Local MP backs planners’ FSCS levy fight
Sheffield-based Financial Planners Belmayne have enlisted their local MP to help them fight rising FSCS levy costs which have seen the firm hit with £2,000 bill increase.
Belmayne says it is taking its campaign for fairer industry regulation to Westminster with the help of local MP Lee Rowley.
Mr Rowley, who worked previously in financial services, is to write to industry regulators and the National Audit Office expressing concern about the actions of the FCA and raise the issue with the Treasury Select Committee, Belmayne said.
The firm, a member of LinkedIn lobbying group Financial Planners United, is urging an urgent review of the FSCS funding model.
The company says on top of a unexpected FSCS levy bill this year of £2,000 it has also been hit with a 300% increase in the cost of professional indemnity insurance and a 76% increase in FSCS and FCA charges in August.
Belmayne’s partners held a Zoom meeting recently to discuss their worries with Mr Rowley and highlight the threat of rising costs to the firm’s future.
David Bashforth, a partner at Belmayne, based in Dronfield near Sheffield, said: “Honest, respectable Financial Planners are being unfairly penalised by the regulatory system for the actions of an unscrupulous few and the FCA is complicit in this mess.
“We feel our concerns are being ignored and this will have a direct impact on our clients. Our job is to help real, ordinary people prepare for retirement, but we will be unable to continue doing so if our running costs are not kept in check.

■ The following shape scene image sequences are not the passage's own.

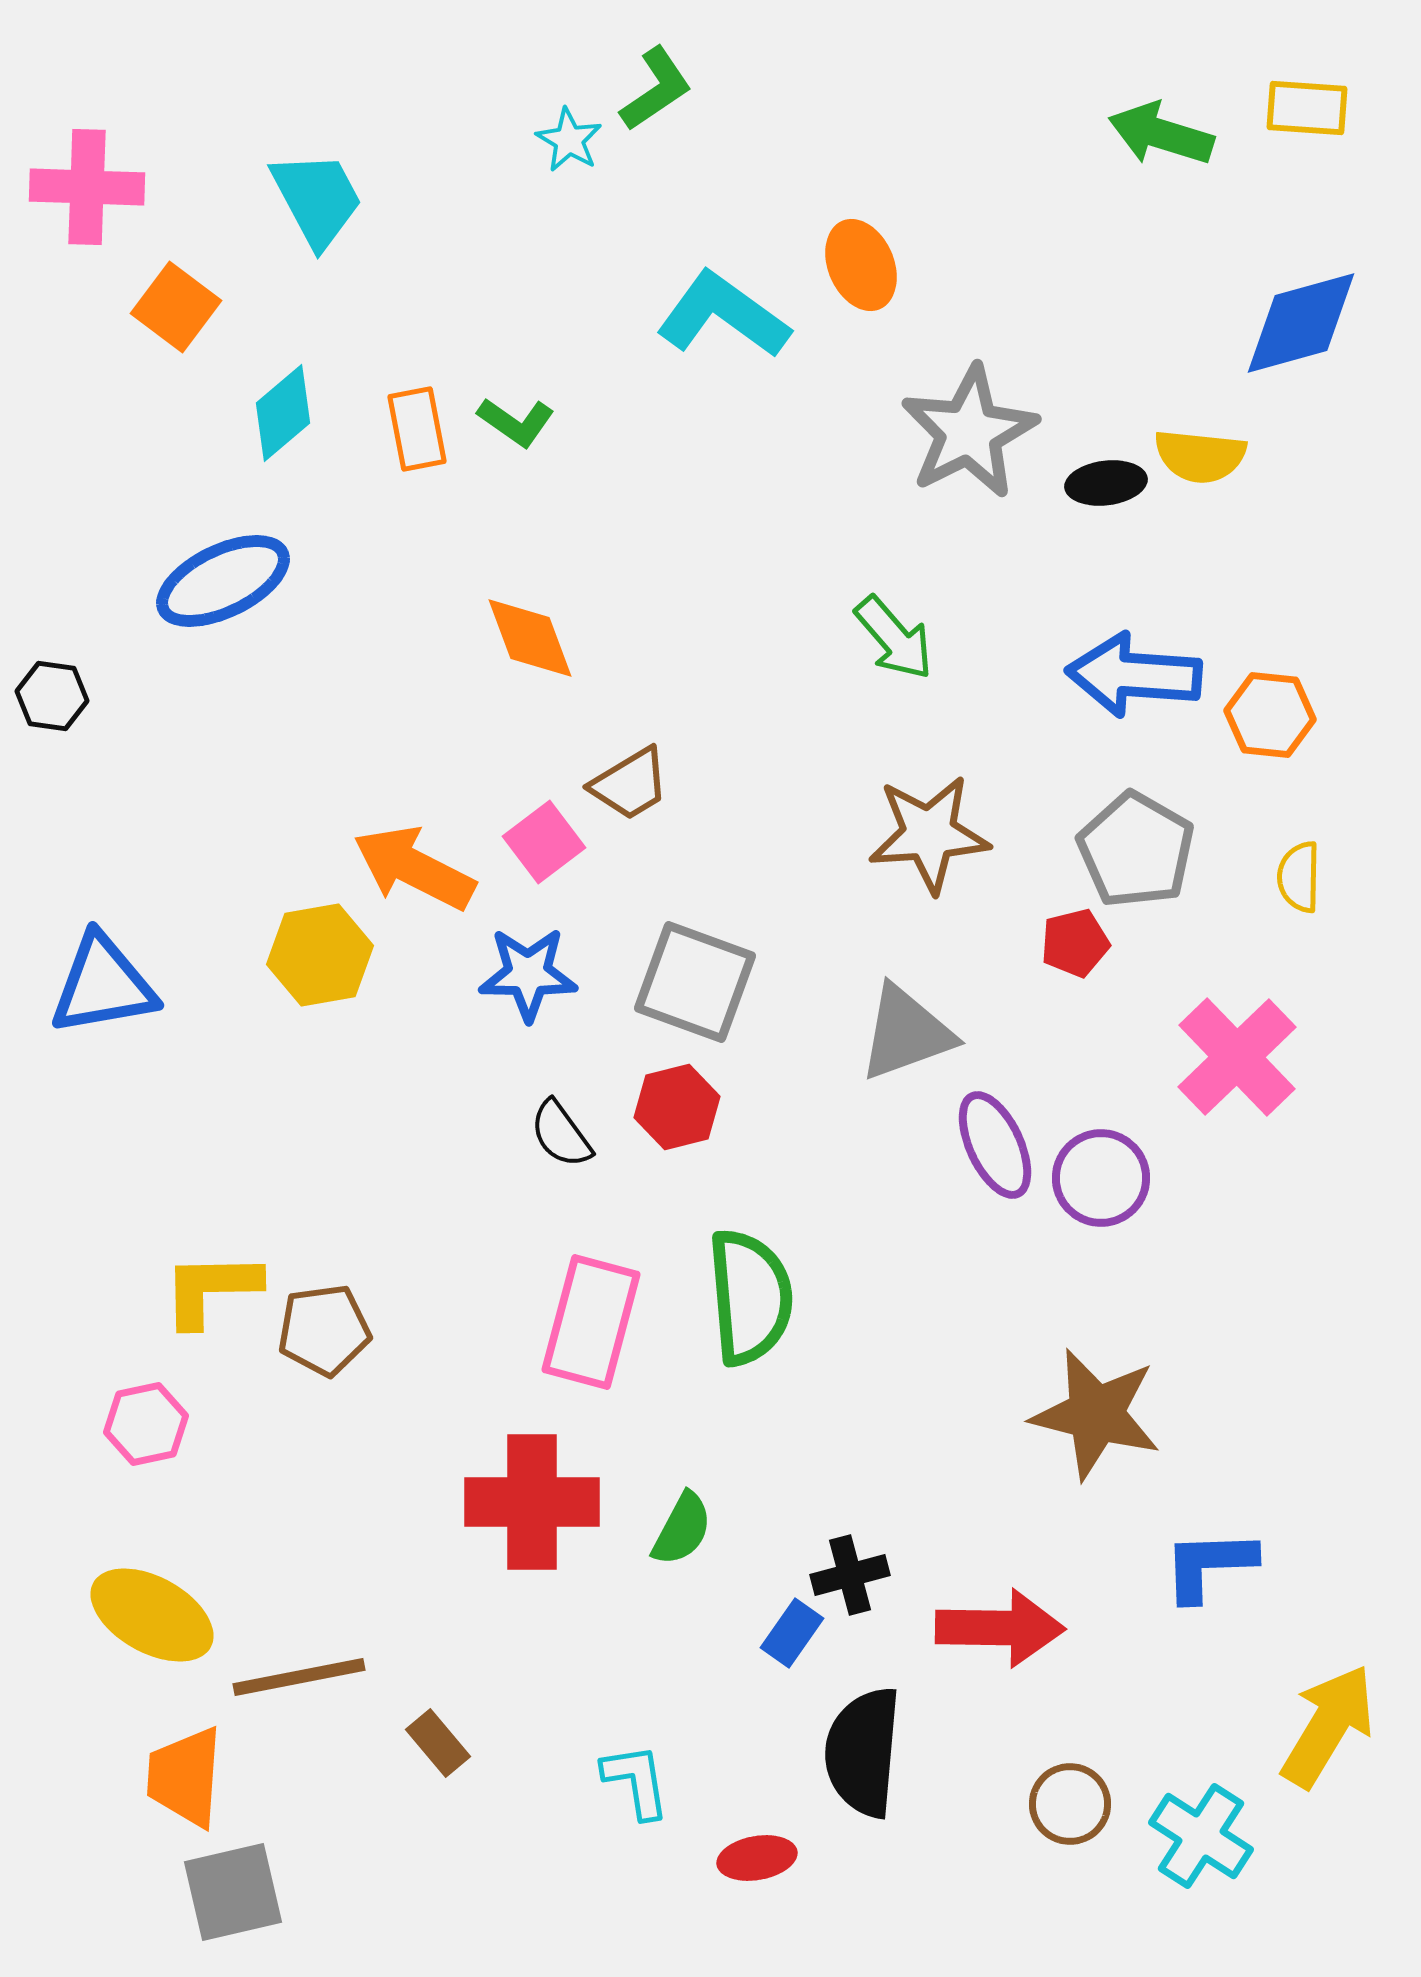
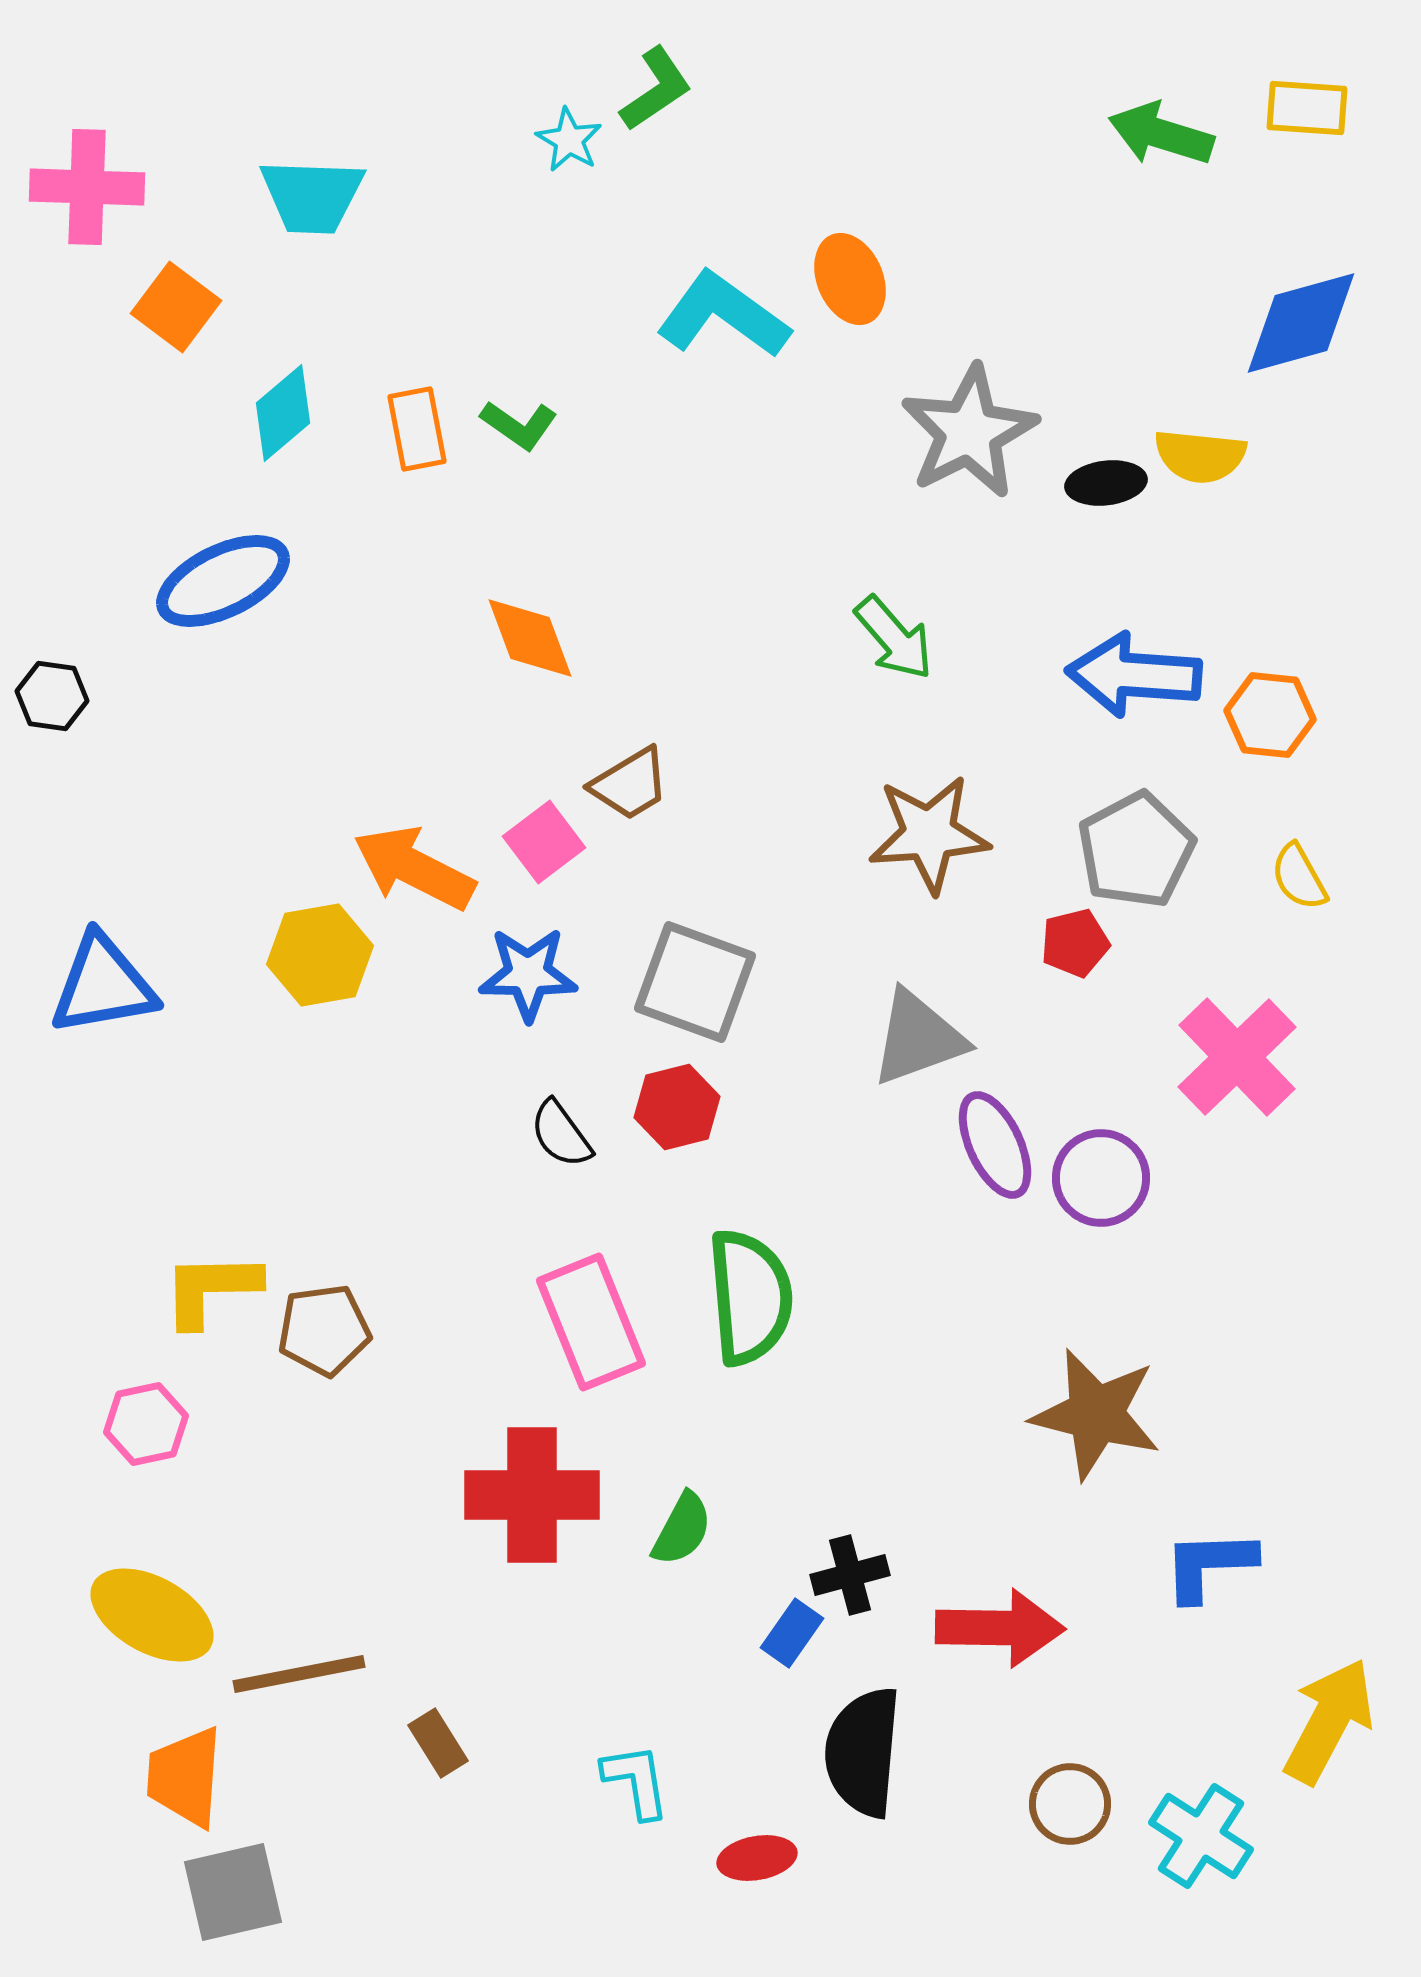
cyan trapezoid at (317, 199): moved 5 px left, 3 px up; rotated 120 degrees clockwise
orange ellipse at (861, 265): moved 11 px left, 14 px down
green L-shape at (516, 422): moved 3 px right, 3 px down
gray pentagon at (1136, 850): rotated 14 degrees clockwise
yellow semicircle at (1299, 877): rotated 30 degrees counterclockwise
gray triangle at (906, 1033): moved 12 px right, 5 px down
pink rectangle at (591, 1322): rotated 37 degrees counterclockwise
red cross at (532, 1502): moved 7 px up
brown line at (299, 1677): moved 3 px up
yellow arrow at (1328, 1726): moved 1 px right, 5 px up; rotated 3 degrees counterclockwise
brown rectangle at (438, 1743): rotated 8 degrees clockwise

“The current regulatory system is broken, yet there is no one to hold the FCA to account. It refuses to consider real, workable alternatives to its funding model for the Financial Services Compensation Scheme (FSCS), which unfairly penalises well run companies, particularly the very smallest. We are hoping that with Mr Rowley’s backing, we can widen discussions about the situation we find ourselves in and the human impact the inevitable loss of local financial advisers will have on communities like Dronfield.”